Portuguese Green Soup (Kale, Potato and Linguica Soup)
Bon Appétit | November 2004

by Diane Brown Savahge

“One piece of advice I always share with my students is to keep the ingredients list short — you don’t need to empty out your refrigerator to make a great meal. You just need a few quality ingredients with bold flavors.”

Yield: Makes 4 main-course servings

2 tablespoons olive oil
1 medium onion, chopped
3 cloves garlic, minced
1 bunch kale, center stems cut away, leaves thinly sliced
1 pound fully cooked linguica sausage, cut into 1/2-inch-thick rounds
5 cups low-salt chicken broth
1 3/4 pounds russet potatoes, peeled, diced
1/2 teaspoon dried crushed red pepper

Heat olive oil in large pot over medium-high heat. Add onion and garlic. Sauté until onion is soft and golden , about 5 minutes. Add kale and sauté until wilted, about 4 minutes. Add sausage and sauté 5 minutes. Add broth and potatoes. Simmer soup uncovered until potatoes are tender, about 20 minutes. Transfer 2 cups soup (without sausage) to processor. Blend until smooth; return to pot of soup and bring to simmer. Mix in crushed red pepper. Season with salt and black pepper.

Farm Box Day

Today’s box had some new treats, like ruby red strawberries and my favorite, Tanaka Farms strawberry jam. We got lovely heads of cauliflower, butter lettuce and broccoli, brilliant bunches of carrots, cilantro and kale, a few russet potatoes, oranges and clementines.

My plan is to make a Kale, Linguica Sausage and Potato Soup, a classic called calde verde, or “hot green” in my husband’s country of Brazil. It will be perfect for the cooler weather forcasted for the weekend.  I’m looking forward to roasting the carrots and potatoes along with a Simple Roasted Chicken, which will carry us through a few meals, then chicken bones will become stock for an upcoming soup.

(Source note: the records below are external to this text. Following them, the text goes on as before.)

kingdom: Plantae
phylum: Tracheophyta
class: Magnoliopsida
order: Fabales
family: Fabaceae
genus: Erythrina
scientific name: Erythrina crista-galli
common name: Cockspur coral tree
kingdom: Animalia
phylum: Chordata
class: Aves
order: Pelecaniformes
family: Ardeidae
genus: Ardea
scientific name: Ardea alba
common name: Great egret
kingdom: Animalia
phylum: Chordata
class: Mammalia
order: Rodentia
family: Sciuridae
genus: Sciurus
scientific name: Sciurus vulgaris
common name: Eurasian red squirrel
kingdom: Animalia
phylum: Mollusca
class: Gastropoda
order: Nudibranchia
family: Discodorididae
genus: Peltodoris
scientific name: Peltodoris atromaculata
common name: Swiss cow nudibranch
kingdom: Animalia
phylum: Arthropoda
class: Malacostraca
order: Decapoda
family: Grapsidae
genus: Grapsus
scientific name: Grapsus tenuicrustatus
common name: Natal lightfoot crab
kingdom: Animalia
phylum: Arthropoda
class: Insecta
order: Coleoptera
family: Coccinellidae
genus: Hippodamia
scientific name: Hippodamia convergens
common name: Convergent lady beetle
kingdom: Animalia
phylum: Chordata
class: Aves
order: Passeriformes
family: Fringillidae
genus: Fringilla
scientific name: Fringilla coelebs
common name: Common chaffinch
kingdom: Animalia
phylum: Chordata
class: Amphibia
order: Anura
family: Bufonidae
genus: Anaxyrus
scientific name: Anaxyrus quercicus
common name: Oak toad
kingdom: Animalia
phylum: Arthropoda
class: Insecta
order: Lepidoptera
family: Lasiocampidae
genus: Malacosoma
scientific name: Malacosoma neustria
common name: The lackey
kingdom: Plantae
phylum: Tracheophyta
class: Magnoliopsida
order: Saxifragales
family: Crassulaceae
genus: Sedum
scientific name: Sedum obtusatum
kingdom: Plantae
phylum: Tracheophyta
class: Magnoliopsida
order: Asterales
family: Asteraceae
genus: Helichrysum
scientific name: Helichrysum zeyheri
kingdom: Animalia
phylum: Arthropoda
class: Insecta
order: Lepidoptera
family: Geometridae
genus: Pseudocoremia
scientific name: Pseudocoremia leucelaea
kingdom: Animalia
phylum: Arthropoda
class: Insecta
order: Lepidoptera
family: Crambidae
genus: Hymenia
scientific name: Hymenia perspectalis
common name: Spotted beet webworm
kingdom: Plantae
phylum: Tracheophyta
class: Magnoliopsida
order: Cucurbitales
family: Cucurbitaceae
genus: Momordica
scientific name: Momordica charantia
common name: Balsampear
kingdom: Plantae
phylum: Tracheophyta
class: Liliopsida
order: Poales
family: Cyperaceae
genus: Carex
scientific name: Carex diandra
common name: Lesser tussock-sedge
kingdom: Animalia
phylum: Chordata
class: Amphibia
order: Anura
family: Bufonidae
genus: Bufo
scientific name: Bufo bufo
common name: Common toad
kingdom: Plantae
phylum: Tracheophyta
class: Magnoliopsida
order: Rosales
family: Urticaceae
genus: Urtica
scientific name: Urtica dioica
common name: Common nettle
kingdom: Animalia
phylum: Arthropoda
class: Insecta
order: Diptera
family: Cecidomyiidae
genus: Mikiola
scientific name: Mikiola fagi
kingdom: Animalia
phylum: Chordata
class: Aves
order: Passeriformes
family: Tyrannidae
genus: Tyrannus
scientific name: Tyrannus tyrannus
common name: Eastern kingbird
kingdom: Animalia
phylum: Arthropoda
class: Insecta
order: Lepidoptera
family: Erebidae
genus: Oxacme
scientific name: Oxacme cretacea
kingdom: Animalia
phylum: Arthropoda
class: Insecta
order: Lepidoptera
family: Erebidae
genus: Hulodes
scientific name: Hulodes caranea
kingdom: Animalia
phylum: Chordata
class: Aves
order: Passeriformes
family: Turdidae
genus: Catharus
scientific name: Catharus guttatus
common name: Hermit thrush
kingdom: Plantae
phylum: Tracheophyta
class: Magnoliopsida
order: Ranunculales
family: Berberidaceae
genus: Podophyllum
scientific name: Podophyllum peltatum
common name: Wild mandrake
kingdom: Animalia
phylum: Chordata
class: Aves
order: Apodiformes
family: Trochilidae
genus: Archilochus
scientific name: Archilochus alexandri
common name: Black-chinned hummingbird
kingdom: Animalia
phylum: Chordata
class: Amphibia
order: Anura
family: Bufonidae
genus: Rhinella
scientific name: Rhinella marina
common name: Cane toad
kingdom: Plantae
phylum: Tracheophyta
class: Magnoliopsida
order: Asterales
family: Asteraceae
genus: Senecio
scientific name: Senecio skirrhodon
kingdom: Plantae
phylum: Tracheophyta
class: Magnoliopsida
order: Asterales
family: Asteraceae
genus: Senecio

I’ll roast the Cauliflower with Capers and Red Chile, to serve with day two of roasted chicken. I’ll serve the broccoli simply steamed, along with my daughter’s favorite panko-crusted tilapia, some brown rice, and as strange as it may sound, Japanese mayo to dip them all in. She loves the stuff like some other kids like ketchup.  

At this point, I have a ton of oranges and tangerines from the last two deliveries that I want to purpose beyond the lunchbox. First, I’m going to use the zest from the skins to make a Citrus Herb Butter that I can freeze and use later, then I’m going to juice them to make a Tangerine Granita, an easy fruit and simple syrup ice. Along with all of the cooking I plan to do this weekend, I can’t wait to get a few of these recipes up on the blog. Hope you are all enjoying your farm-fresh produce and a super Superbowl weekend.